→ **Supplied data**:
===============
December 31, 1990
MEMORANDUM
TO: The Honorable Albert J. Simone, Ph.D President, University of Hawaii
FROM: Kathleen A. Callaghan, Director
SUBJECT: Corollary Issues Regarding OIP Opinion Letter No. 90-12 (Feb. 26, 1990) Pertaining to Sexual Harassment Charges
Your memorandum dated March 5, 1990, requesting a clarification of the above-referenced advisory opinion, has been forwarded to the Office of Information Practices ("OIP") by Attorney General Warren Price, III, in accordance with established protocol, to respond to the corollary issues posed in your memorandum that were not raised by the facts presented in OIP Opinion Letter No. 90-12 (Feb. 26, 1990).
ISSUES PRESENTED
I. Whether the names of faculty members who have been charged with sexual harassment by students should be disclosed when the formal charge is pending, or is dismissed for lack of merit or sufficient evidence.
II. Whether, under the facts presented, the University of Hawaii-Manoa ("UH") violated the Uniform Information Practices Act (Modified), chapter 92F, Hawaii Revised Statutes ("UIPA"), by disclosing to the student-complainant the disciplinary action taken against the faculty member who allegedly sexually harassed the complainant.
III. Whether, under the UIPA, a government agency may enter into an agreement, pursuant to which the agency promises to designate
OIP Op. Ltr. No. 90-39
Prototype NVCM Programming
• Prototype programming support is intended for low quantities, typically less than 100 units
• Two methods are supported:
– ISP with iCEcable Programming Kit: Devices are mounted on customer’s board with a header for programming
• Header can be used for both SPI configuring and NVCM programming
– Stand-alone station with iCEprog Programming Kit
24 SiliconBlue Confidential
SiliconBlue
===============
→ **Problem statement**:
Set down each record again, exactly as written.

→ **Answer to the problem**:
December 31, 1990
MEMORANDUM
TO: The Honorable Albert J. Simone, Ph.D President, University of Hawaii
FROM: Kathleen A. Callaghan, Director
SUBJECT: Corollary Issues Regarding OIP Opinion Letter No. 90-12 (Feb. 26, 1990) Pertaining to Sexual Harassment Charges
Your memorandum dated March 5, 1990, requesting a clarification of the above-referenced advisory opinion, has been forwarded to the Office of Information Practices ("OIP") by Attorney General Warren Price, III, in accordance with established protocol, to respond to the corollary issues posed in your memorandum that were not raised by the facts presented in OIP Opinion Letter No. 90-12 (Feb. 26, 1990).
ISSUES PRESENTED
I. Whether the names of faculty members who have been charged with sexual harassment by students should be disclosed when the formal charge is pending, or is dismissed for lack of merit or sufficient evidence.
II. Whether, under the facts presented, the University of Hawaii-Manoa ("UH") violated the Uniform Information Practices Act (Modified), chapter 92F, Hawaii Revised Statutes ("UIPA"), by disclosing to the student-complainant the disciplinary action taken against the faculty member who allegedly sexually harassed the complainant.
III. Whether, under the UIPA, a government agency may enter into an agreement, pursuant to which the agency promises to designate
OIP Op. Ltr. No. 90-39
Prototype NVCM Programming
• Prototype programming support is intended for low quantities, typically less than 100 units
• Two methods are supported:
– ISP with iCEcable Programming Kit: Devices are mounted on customer’s board with a header for programming
• Header can be used for both SPI configuring and NVCM programming
– Stand-alone station with iCEprog Programming Kit
24 SiliconBlue Confidential
SiliconBlue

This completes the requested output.